As you would know all too well- becoming a Mum seems to attract an absolute onslaught of advice (unwanted or otherwise),
critical insinuations and downright harsh judgments on your parenting skills.
Whether you have actually invited or welcomed the comments or not- if you listen to them often enough and take them to heart, you’re going to find your more confused than a giraffe at the beach- simply because everyone does things differently. And unless you’re the kind of person that doesn’t give two hoots what other people think- you’re probably going to find that your confidence in your abilities to look after your baby will start to take a serious dive.

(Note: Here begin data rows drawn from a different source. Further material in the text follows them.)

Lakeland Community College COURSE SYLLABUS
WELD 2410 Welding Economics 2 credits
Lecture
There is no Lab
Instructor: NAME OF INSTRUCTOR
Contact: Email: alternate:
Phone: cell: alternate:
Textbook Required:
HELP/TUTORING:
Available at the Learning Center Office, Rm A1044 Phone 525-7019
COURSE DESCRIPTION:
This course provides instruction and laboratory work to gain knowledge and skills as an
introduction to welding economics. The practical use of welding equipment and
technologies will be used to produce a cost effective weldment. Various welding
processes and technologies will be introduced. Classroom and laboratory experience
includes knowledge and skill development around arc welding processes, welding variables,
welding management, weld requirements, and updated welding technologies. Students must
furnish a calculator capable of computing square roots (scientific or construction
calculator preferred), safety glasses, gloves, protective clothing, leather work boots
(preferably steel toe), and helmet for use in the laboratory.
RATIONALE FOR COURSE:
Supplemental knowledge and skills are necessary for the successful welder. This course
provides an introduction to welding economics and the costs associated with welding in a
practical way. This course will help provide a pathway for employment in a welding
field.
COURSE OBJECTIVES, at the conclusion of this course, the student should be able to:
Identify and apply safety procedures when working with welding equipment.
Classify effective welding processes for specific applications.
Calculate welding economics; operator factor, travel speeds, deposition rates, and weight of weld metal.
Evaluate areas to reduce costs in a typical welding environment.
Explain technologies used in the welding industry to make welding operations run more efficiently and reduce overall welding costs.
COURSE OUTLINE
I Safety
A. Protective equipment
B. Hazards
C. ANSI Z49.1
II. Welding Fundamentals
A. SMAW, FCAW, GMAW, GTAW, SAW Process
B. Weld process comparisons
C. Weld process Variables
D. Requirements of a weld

So the moral of the story here is to back yourself! Sure, do your research and gain advice from the right sources- but then make up your mind on what feels right for you and your baby and stick to it! After all, no one knows your situation or your baby better than you do!
Yourself.
We’ve all heard the saying, “I’m my worst enemy” when it comes to self criticism. In my experience self condemning thoughts multiplied tenfold in the months after I had my son. When it would take me more than five minutes to realise he was actually hungry, I’d think- I’m a bad mother. Oh my God, he was far too hot in that jumper, he must have been really suffering- I’m a bad mother. I really shouldn’t have left him cry for those 60 seconds while I ran to take a pee- I’ve probably made the poor little guy feel insecure! I’m a bad mother. Why did I think it was a good idea to bring that blanket- he’s obviously too cold. What a bad mother I am!!

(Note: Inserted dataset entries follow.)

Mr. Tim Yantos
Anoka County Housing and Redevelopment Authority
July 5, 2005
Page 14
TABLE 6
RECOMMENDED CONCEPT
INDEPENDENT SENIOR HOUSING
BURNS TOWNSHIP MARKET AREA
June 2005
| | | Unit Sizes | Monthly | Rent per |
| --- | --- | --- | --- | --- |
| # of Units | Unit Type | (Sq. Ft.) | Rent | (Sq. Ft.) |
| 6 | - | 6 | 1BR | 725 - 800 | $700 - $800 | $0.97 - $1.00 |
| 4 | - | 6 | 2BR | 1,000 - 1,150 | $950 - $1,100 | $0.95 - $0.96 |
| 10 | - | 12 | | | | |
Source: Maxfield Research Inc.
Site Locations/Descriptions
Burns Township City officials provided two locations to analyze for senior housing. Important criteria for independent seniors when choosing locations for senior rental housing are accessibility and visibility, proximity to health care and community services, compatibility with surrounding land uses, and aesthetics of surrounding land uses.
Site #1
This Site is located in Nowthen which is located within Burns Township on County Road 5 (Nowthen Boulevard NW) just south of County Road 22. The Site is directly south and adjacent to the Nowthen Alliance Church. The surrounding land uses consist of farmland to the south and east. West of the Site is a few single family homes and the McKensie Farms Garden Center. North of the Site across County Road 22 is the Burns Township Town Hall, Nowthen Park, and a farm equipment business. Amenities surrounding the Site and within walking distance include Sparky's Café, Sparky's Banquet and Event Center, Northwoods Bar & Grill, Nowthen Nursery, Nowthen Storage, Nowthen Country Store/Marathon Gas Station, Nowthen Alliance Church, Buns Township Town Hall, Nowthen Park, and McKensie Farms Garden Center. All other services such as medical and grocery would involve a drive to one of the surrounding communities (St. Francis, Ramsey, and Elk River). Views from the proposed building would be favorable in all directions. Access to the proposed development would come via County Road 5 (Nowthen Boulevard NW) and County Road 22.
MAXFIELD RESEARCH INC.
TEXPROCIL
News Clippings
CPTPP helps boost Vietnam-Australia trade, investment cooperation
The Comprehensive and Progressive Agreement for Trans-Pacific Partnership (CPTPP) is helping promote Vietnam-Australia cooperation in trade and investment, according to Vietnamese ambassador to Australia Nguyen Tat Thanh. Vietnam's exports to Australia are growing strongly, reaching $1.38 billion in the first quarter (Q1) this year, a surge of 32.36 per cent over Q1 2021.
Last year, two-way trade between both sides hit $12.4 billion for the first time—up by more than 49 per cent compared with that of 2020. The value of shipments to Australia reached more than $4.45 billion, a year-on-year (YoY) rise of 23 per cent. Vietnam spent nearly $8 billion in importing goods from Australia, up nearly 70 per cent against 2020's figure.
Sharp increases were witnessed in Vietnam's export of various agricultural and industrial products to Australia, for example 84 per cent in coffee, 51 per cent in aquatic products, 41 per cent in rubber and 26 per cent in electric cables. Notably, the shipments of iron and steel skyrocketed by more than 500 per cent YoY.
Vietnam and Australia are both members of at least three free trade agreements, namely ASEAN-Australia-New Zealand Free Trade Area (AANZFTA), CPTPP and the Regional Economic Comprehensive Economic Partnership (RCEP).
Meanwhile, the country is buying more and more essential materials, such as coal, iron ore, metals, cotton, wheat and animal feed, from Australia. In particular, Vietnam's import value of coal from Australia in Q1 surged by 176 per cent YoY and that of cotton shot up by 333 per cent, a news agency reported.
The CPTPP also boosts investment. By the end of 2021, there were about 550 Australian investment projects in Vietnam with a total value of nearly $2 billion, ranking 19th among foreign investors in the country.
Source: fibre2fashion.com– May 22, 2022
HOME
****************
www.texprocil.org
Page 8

If any of these examples (or all of them) are ringing bells for you- believe me- I feel your pain and your are definitely not alone!! There’s no easy answer or one-step solution to that problem I’m afraid. Again, it’s a matter of learning to back yourself and don’t worry, the more you work on backing yourself- the easier it gets. This is simply because, as you find that your actions and thoughts turn out to be good ones- you’ll realise that you were right to trust your instincts and so are likely to have more confidence in your own thoughts and feelings next time.
Besides, no matter how scary and challenging you may be finding being a parent (especially if you’re a new one!) at the moment; as long as you’re loving your baby and giving them your best- I can guarantee you that you’re doing a much better job of being a Mum than you think you are.
So go on, start backing yourself and before you know it, you’ll boost your self confidence and also notice that your happiness levels will be on the rise!